Challenge: A case study in paying prospects for a trial experience
Blog Note – this is an edited version of a longer write-up.
Summary:
Many companies rely on a free trial experience to drive prospect engagement. I had this very experience at with a company, a journey that took 18 months.
The objective was to drive the target buyer into a 14-day free trial (which, at the time, influenced more than 70 percent of closed-won business). Marketing’s goal was to dramatically increase the quantity of trials at the same conversion level while closely managing the cost of customer acquisition.
We experimented with a $25 Starbucks gift card offer for installing the trial as well as attending the daily demo. By tying the incentive to both the trial and demo, prospects would see the product capabilities and try it out for themselves in rapid succession in an attempt to drive that “a-ha moment” when the prospect clearly sees the value to them personally and to their company.
To evaluate impact of this offer, we broke this down in phases. First we tested it as a one time email offer to our database, then identified mechanisms to automate both the offer and card delivery in select channels like our integrated nurture process and finally expanded to an offer on our website to dramatically scale the offer. And after 18 months of great results, we eventually pulled the offer – and this is the story of that journey.
Evaluating Results
First, the team sent a one-off database email with a split test comparing a basic trial offer with no incentive to the offer of the Starbucks gift card, requiring both trial installation and daily demo. We measured impact on both click thru rate (CTR) and form completion rate. Email CTR increased by 3x (.9% to 2.7%). However, in order to qualify for the gift card, the prospect had to fill out two forms – the trial and the daily demo. When comparing the single trial landing page conversion rate with the rate of those completing both forms, the completion rate went from 68% for the trial alone to 42% for both forms. Digging deeper, the trial form completion rate was identical (68%) – so the subsequent demo registrations represented a net gain and therefore was viewed as a cost-effective promotion (and down funnel conversion rates remained unchanged). Net – 3x increase in CTR with the same trial landing page conversion rate with incremental increase in daily demo registrations. After 4-6 weeks, the down funnel conversion rates were comparable to non-incentivized trials.
With this proven one-time offer, the team evaluated ways to expand the reach of this offer. The decision was to run an A/B test of the trial incentive in our ongoing integrated email nurture. The trial was a middle of funnel (MOF) nurture offer to prospects who met quality scoring thresholds. Again, the results were positive. The CTR for the trial alone was 3.9% versus 10.6% for the Starbucks offer with similar landing page results above. However, now we had instrumented an automated delivery and fulfillment of this offer – so we dramatically increased trials while only rewarding for success events – namely participation in daily demo and trial campaigns that were highly correlated with closed-won business. But we only made this offer to qualified prospects who entered the funnel from a variety of other marketing programs. And with automated fulfillment, there was minimal additional labor required from the team. But could we do more?…

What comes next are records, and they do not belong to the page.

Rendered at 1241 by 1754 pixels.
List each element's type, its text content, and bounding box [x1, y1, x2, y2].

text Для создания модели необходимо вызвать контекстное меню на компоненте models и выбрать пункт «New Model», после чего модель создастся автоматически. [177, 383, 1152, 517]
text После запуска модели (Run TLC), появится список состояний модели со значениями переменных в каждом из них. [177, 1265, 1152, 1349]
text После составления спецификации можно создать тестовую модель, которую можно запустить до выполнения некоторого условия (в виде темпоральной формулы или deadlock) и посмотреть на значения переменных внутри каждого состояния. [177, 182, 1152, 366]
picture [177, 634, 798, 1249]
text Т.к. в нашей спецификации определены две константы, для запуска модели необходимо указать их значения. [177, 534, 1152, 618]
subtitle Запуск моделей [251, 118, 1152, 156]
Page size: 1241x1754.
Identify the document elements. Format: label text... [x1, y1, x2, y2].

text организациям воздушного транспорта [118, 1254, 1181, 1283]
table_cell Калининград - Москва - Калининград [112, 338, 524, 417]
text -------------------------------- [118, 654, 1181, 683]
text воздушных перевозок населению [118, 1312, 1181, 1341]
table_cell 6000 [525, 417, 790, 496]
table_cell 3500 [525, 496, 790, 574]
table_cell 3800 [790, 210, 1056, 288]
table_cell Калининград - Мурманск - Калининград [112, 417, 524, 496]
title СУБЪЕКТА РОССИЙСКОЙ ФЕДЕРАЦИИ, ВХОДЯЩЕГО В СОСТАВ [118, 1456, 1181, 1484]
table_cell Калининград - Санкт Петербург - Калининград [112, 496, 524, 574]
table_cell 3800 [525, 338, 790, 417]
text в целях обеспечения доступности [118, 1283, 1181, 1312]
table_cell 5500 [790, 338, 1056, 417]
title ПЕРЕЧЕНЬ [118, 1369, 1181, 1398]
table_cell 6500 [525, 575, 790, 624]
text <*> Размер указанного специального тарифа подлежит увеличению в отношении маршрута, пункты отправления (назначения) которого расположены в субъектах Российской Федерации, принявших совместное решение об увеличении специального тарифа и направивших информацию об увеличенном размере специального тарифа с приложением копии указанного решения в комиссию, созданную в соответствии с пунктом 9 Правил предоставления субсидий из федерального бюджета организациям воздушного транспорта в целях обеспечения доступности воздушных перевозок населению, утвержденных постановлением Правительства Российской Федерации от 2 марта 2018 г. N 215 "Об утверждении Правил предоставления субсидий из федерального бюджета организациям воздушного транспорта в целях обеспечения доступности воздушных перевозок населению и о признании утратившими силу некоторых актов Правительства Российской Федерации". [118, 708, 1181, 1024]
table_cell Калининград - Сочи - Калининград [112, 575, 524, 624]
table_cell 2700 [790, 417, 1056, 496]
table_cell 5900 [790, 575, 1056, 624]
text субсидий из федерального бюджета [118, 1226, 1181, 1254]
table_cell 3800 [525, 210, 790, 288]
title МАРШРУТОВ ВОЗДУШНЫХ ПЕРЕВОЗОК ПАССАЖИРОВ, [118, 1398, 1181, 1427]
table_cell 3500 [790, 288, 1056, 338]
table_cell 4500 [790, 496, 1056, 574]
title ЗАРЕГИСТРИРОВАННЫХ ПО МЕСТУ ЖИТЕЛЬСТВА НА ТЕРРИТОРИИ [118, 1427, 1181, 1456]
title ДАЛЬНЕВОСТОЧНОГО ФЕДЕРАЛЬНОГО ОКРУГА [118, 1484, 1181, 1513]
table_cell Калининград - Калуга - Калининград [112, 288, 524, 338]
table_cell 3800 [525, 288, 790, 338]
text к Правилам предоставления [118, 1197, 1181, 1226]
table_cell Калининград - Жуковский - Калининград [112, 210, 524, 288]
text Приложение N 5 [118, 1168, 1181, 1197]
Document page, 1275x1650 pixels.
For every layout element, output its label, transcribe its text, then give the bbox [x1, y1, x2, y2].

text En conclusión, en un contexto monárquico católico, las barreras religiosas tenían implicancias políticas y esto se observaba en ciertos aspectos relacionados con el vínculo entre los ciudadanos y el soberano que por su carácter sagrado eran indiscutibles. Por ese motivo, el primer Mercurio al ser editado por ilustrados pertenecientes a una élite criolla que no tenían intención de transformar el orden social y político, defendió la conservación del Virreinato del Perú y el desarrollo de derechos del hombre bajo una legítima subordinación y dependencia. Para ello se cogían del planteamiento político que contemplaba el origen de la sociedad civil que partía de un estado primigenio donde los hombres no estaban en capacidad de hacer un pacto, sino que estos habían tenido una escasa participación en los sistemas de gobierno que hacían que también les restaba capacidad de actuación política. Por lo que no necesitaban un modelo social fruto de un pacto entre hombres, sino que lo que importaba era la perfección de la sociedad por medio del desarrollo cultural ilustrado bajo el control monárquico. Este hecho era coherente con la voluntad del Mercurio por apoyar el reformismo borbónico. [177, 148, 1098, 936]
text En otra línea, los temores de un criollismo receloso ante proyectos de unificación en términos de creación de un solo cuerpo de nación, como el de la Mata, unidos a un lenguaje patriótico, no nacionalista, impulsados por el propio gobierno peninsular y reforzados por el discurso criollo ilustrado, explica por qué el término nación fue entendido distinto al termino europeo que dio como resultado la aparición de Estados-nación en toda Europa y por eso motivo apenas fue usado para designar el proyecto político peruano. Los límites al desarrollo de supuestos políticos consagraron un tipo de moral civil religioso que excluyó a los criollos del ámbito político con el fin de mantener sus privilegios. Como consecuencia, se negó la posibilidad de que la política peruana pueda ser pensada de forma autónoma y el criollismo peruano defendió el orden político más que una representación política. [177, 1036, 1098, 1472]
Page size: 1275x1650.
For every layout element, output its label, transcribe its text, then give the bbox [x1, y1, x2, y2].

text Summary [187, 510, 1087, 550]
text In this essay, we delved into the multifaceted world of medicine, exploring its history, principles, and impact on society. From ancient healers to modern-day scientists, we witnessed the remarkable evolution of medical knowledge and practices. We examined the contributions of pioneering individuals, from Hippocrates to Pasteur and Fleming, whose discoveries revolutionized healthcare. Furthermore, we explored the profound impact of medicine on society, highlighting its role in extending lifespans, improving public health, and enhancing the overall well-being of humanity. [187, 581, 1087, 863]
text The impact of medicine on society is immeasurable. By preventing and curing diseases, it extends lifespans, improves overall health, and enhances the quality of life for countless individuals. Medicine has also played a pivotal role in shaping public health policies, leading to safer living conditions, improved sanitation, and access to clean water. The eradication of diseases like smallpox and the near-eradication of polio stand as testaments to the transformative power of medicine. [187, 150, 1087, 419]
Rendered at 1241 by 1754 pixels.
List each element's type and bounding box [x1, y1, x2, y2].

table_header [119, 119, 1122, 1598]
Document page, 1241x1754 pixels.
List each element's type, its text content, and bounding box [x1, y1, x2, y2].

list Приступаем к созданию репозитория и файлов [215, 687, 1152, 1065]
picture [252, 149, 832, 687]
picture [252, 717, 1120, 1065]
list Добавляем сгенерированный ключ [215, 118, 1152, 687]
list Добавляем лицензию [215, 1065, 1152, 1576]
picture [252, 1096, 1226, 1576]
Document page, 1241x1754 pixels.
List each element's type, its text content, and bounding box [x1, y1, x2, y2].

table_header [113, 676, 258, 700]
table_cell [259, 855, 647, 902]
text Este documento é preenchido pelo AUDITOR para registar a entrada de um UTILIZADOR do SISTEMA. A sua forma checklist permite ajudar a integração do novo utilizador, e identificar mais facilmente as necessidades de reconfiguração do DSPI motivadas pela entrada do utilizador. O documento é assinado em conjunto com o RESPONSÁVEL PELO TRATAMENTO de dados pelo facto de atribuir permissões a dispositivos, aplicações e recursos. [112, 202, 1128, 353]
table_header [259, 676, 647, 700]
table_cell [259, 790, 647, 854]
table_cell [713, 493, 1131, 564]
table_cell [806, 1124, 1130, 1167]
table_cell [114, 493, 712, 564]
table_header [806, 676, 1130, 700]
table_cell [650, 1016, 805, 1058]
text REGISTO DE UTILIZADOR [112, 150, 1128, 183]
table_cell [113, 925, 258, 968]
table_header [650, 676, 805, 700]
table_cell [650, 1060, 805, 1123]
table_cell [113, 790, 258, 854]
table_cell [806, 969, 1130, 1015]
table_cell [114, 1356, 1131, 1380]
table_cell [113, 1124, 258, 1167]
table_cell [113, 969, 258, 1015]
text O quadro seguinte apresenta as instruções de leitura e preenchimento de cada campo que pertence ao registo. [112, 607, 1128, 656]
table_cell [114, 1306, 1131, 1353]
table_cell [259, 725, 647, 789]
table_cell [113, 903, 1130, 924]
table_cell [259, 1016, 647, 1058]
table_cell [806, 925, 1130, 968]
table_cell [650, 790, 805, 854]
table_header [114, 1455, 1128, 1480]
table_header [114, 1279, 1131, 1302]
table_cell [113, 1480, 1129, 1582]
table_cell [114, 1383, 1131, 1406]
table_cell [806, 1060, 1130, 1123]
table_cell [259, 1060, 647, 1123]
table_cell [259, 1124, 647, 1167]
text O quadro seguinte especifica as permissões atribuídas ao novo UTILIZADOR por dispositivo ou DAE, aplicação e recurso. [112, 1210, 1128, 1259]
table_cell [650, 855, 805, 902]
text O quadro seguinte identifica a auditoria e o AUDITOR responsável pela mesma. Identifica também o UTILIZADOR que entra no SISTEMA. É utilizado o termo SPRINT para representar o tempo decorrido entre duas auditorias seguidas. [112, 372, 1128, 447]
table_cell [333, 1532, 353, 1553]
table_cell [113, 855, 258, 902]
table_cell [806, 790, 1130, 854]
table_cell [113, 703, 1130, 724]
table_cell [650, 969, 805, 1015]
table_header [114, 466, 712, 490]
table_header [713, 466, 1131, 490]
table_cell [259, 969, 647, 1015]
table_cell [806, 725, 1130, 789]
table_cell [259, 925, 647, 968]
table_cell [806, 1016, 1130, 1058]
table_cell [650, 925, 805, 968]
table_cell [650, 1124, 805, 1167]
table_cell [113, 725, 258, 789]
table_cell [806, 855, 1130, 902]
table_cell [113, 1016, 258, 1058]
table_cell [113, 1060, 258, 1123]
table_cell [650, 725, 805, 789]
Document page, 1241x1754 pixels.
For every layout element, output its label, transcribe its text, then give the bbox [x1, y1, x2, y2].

Next, the team examined if it was possible to further broaden the offer but still maintain high down-funnel conversion rates. At that time we implemented a website conversion optimization technology called BounceExchange (BX), which detects web visitors ready to abandon and raises an offer via a pop-over window. BX would make the Starbucks trial incentive even more broadly available to some/all website visitors. We added the Starbucks offer to BounceExchange with great results: the website trial CTR increased from 1.72% to 2.48%, a 44% conversion rate bump. With our growing website traffic, this had a tremendous impact on our trial conversions, driving over 4000 incremental trial conversions at a CPL of approximately one-tenth of paid search campaigns.
Remember that the offer was designed such that the $25 incentive would be delivered only if the prospect were to both download the trial and attend the daily demo. So the team felt really good about top of funnel results. Looking down funnel, for the next 12 months, we saw a consistent ~20% MQL to SAO conversion rate for these trial offers – consistent with non-incented trials. Finally, putting an ROI lens on this offer, it increased cost per opportunity by $125 ($25/.2) – staying within our cost-per-opportunity target.
Incentive EOL
Alas, the good times did not roll on forever. Over time, two developments led to our halting this offer. The first was an erosion of conversion rates, which happened gradually. We suspect that there may have been saturation of the offer with our target prospects. Second, we encountered fraudulent postings to this offer beyond our target audience. While we were able to respond quickly to limit potential expenses, the time required to monitor and correct these offers represented ongoing support by resources that could be focused elsewhere. So approximately 18 months after the start of this journey, we removed the offer.
Lesson Learned
Incentives to drive the right prospect behavior worked well for a while and supported scaling at a key time of company growth. Designing both the offer and automating fulfillment were key. However, as with many marketing campaigns, great programs have an end-of-life and should be constantly and closely monitored.